Lucy – Acredito que há dois erros mais comuns. O primeiro é se deixar levar por suas opiniões pessoais – e voltamos à questão da filosofia e das ciências humanas. Isso acontece quando o analista deixa que sua visão técnica seja afetada por suas preferências políticas ou corporativas. O analista pode resistir a aceitar um cenário econômico simplesmente por gostar de determinada empresa, de um político ou de um empresário. O analista não pode idolatrar ninguém. O foco tem de ser sempre a questão técnica. Eu costumo dizer aos meus alunos e aos analistas mais jovens que eles podem ter suas opiniões políticas e preferências pessoais, mas não podem deixar isso interferir na sua análise.

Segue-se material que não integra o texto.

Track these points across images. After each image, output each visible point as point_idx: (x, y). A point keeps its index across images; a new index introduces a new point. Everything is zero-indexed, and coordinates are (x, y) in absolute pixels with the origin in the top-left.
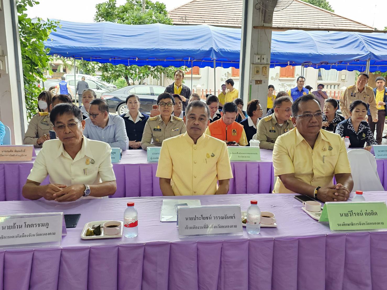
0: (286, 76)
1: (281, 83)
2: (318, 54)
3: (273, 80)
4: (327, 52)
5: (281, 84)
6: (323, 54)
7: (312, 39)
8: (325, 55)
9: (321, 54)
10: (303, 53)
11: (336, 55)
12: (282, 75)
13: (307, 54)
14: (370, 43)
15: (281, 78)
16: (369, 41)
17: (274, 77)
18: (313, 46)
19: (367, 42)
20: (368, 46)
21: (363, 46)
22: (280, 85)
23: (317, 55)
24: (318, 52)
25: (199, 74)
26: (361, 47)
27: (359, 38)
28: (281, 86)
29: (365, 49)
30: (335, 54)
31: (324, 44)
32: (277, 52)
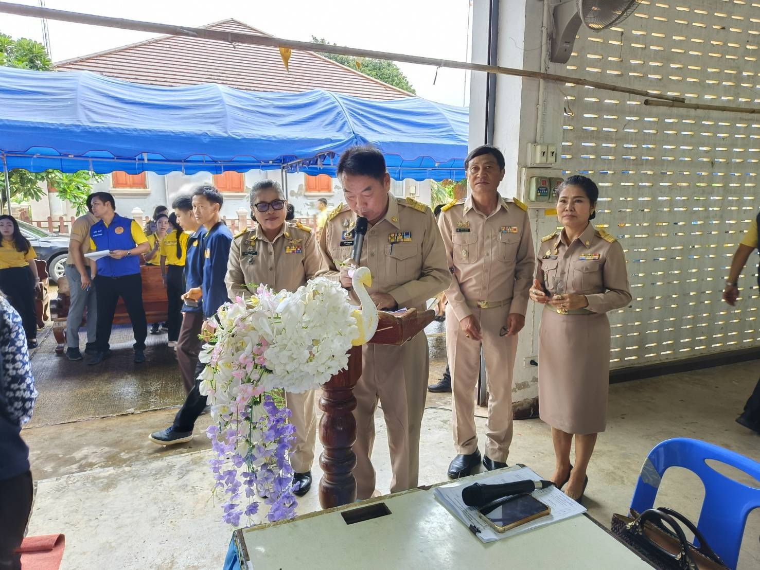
0: (317, 189)
1: (308, 202)
2: (226, 135)
3: (295, 197)
4: (254, 132)
5: (309, 204)
6: (239, 138)
7: (221, 101)
8: (245, 139)
9: (234, 136)
10: (184, 133)
11: (274, 139)
12: (309, 188)
13: (196, 135)
14: (362, 115)
15: (307, 194)
16: (360, 112)
17: (296, 191)
18: (219, 118)
19: (354, 113)
20: (355, 121)
21: (343, 121)
22: (307, 205)
23: (225, 138)
24: (226, 132)
25: (145, 187)
26: (340, 123)
27: (337, 104)
28: (309, 207)
29: (346, 128)
30: (270, 138)
31: (254, 114)
32: (104, 128)
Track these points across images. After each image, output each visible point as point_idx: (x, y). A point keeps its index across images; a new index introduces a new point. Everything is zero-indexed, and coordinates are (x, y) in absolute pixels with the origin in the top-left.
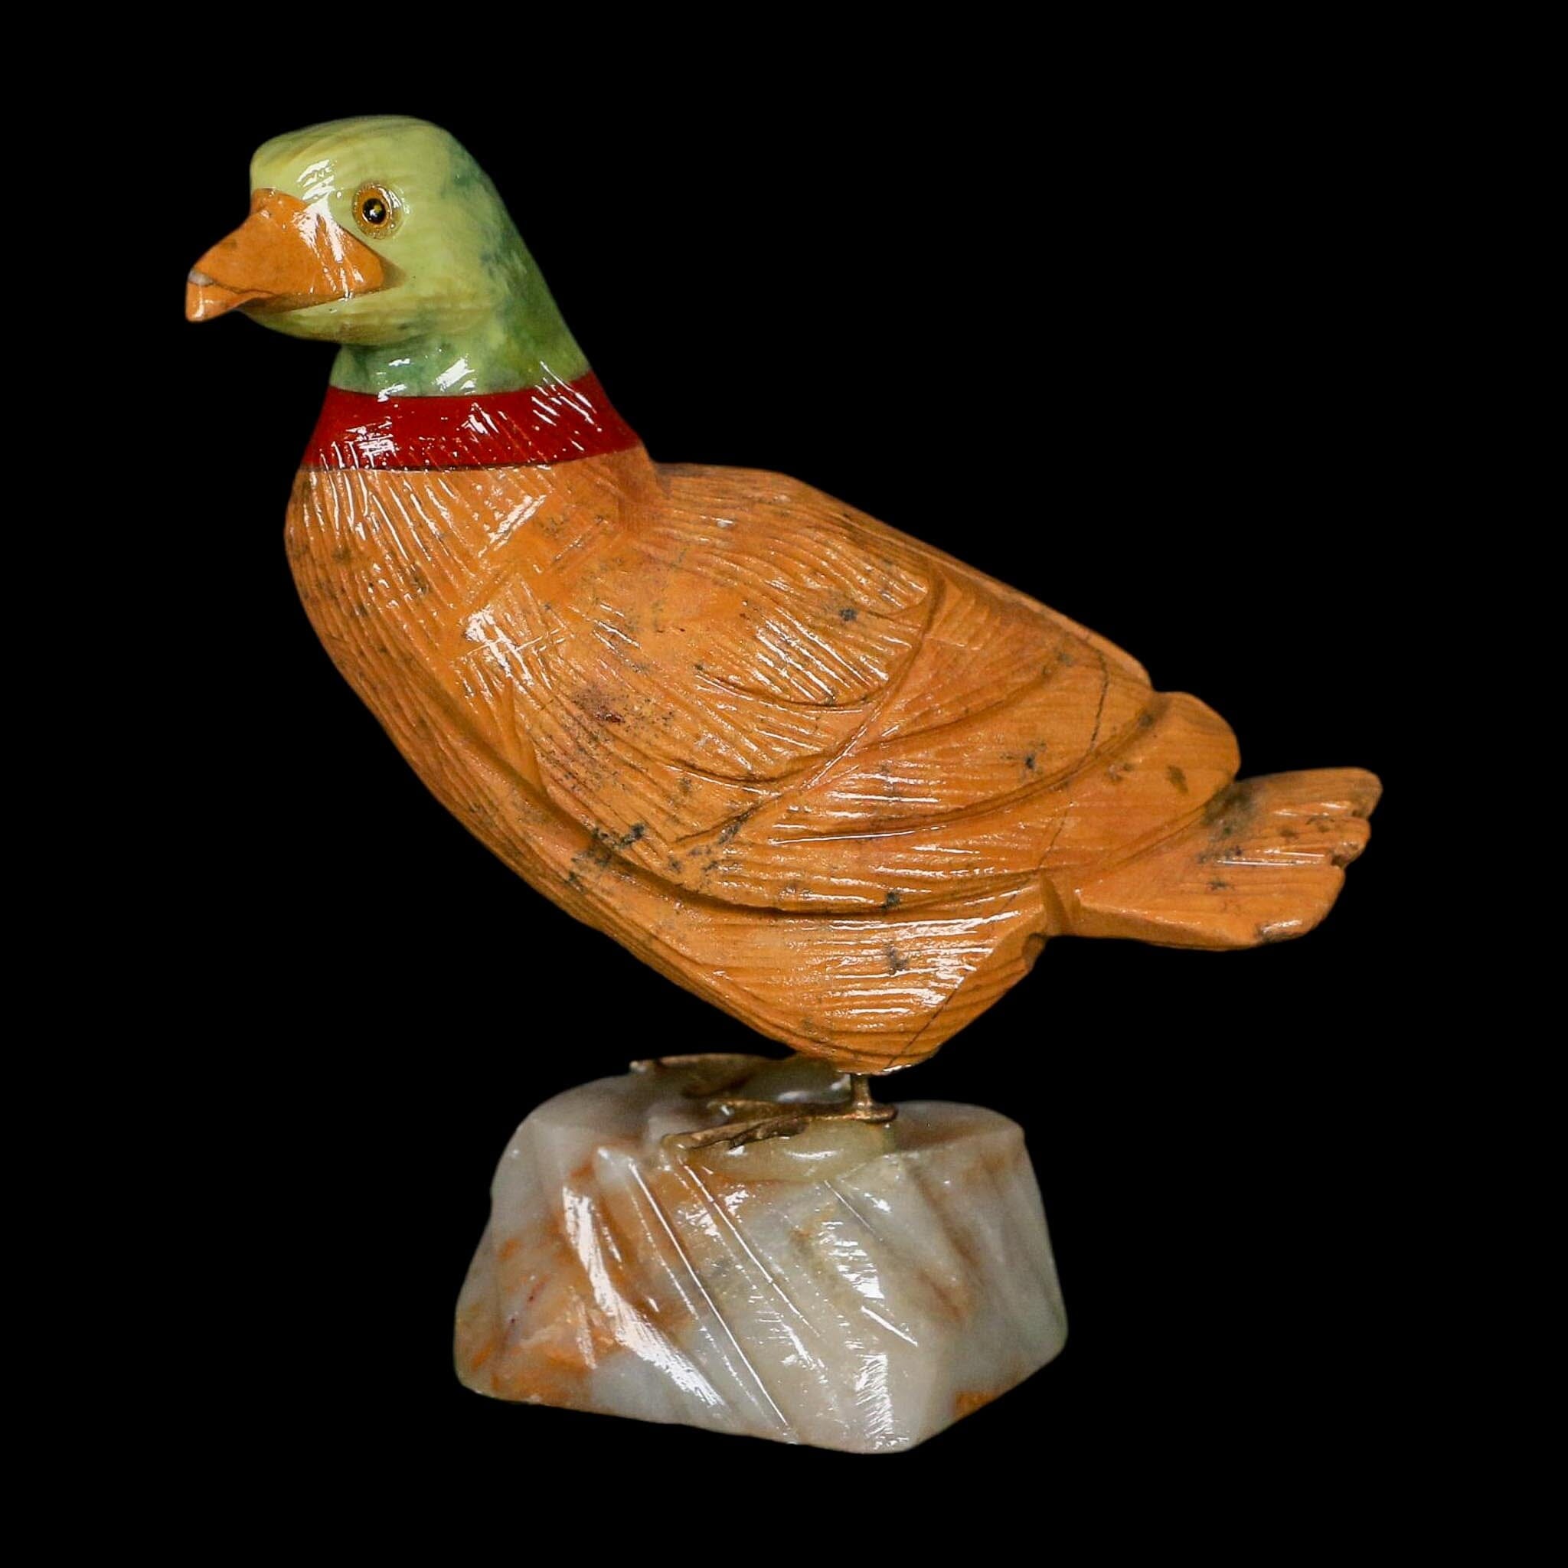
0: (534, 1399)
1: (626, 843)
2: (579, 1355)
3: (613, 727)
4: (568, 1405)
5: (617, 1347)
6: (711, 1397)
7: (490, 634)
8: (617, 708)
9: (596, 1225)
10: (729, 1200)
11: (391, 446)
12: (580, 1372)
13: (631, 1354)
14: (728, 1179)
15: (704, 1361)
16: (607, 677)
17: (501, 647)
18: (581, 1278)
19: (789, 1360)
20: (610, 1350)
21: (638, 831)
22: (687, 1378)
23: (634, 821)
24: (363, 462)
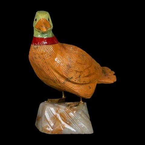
0: (56, 134)
1: (71, 79)
2: (61, 129)
3: (70, 68)
4: (60, 134)
5: (65, 127)
6: (75, 131)
7: (57, 60)
8: (71, 66)
9: (60, 116)
10: (74, 112)
11: (46, 43)
12: (61, 130)
13: (67, 128)
14: (74, 110)
15: (74, 127)
16: (70, 63)
17: (59, 61)
18: (60, 121)
19: (82, 126)
20: (64, 128)
21: (72, 78)
22: (72, 129)
23: (71, 77)
24: (44, 45)
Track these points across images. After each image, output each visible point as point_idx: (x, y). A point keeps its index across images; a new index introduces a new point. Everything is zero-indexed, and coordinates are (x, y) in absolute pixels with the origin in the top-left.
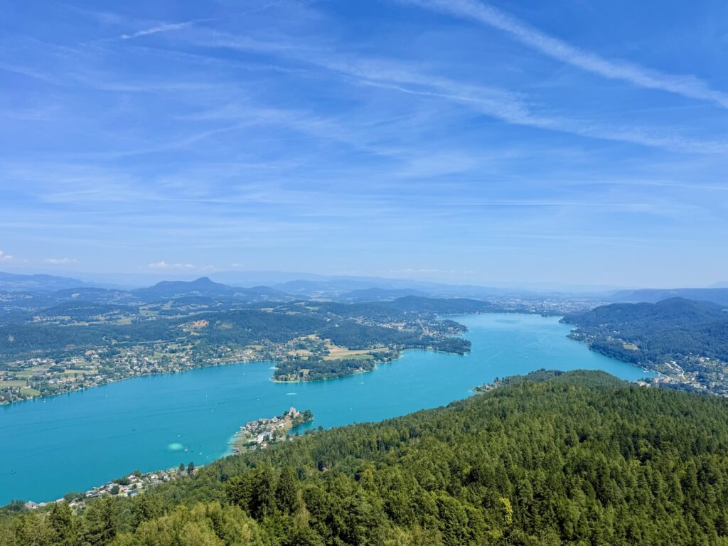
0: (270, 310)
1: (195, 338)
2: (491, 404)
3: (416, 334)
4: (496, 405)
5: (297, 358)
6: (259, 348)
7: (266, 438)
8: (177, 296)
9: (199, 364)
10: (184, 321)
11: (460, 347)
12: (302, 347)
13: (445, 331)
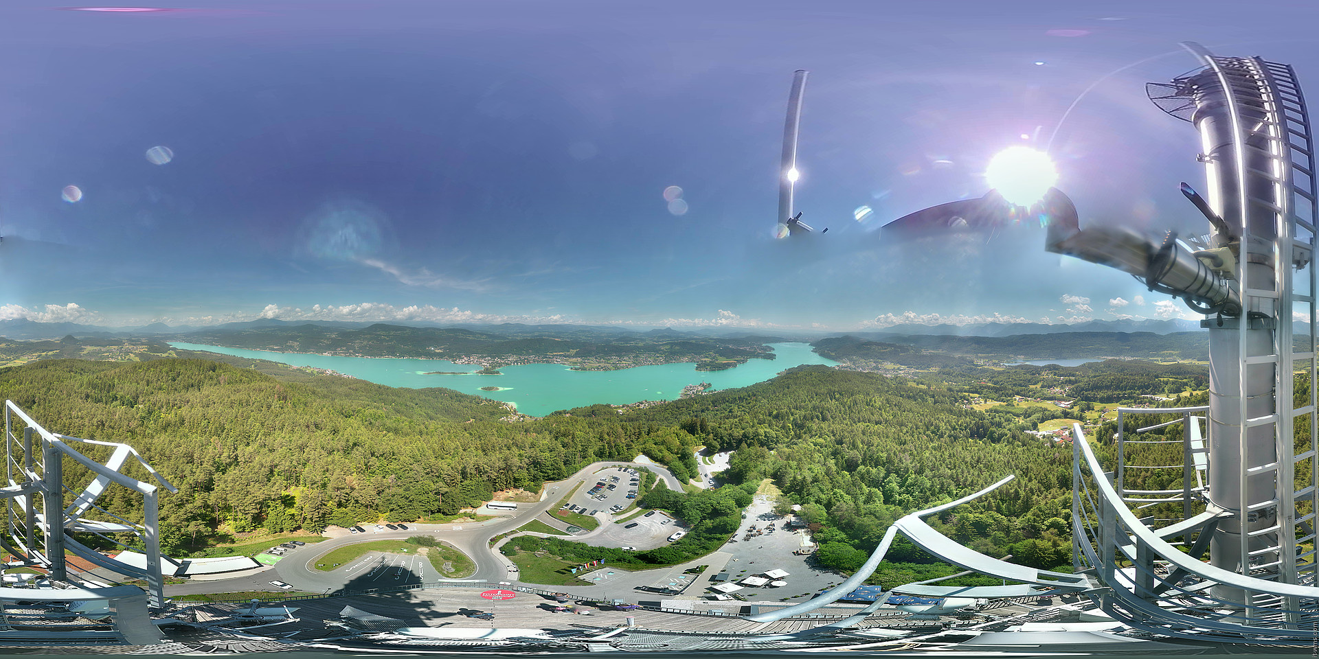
0: (694, 341)
1: (666, 352)
2: (783, 382)
3: (754, 352)
4: (786, 383)
5: (705, 361)
6: (690, 357)
7: (693, 393)
8: (659, 335)
9: (667, 362)
10: (662, 345)
11: (772, 357)
12: (707, 357)
13: (766, 350)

DCN – E qual o outro erro?
Lucy – Focar apenas no próprio resultado. Alguns analistas só pensam em bater a meta estabelecida pela corretora na qual trabalha. Daí, ele fala para seus clientes realizarem determinada operação, pensando apenas em bater a própria meta.
DCN – Em relação a isso, há algum tipo de punição que pode ser aplicada a analistas que tenham a conduta irregular comprovada?
Lucy – Sim. Se ficar comprovado que o analista agiu de má fé, há uma série de punições previstas no Código de Processos da Apimec, que podem ir de uma advertência até a suspensão definitiva do credenciamento desse profissional.
DCN – Como o investidor pode se proteger desse tipo de situação?
Lucy – Com conhecimento. É muito importante que o investidor, principalmente o investidor de varejo, a pessoa física, procure conhecer um pouco do mercado financeiro, da conjuntura econômica do país. Só assim, ele terá ferramentas para evitar esse tipo de coisa.
DCN – E do lado do investidor? Quais são os erros mais comuns cometidos?
Lucy – No mercado financeiro, existe o famoso efeito manada. Ou seja, tem muita gente comprando ou vendendo uma determinada ação, e o investidor de varejo entra na onda, sem ter a menor noção das razões daquele movimento. O indivíduo não tem conhecimento técnico, não entende os fundamentos da empresa, mas entra na operação apenas porque tem muita gente fazendo o mesmo. Esse é um erro clássico. Outro é não saber a hora de sair de uma operação. A ação está subindo, mas o cara não vende, achando que vai valorizar para sempre. E o contrário também acontece bastante. A ação está caindo e o investidor não vende, porque acredita que, em algum momento, vai voltar subir. Às vezes, isso não acontece e o prejuízo só aumenta. Dou um conselho aos investidores: saiba a hora de sair da operação, seja ganhando ou perdendo.
DCN – Como investidora, a senhora já cometeu algum desses erros?
Lucy – Claro. Mas eu não sou o melhor exemplo de investidora. Não tenho muita paciência, virtude fundamental para um bom investidor.
DCN – Pode contar uma situação em que a senhora se deu mal como investidora?
Lucy – A pior de todas aconteceu há muito tempo, uns 15 ou 20 anos. Eu tinha ações de uma empresa, num montante que daria para comprar um apartamento. Essas ações começaram a cair, mas eu não vendi, acreditando que voltariam a subir. O papel continuou caindo, e eu não vendia. Resumindo, desvalorizou tanto, que aquele dinheiro que era suficiente para comprar um imóvel só deu para dar entrada num apartamento. Nunca mais cometi esse tipo de erro.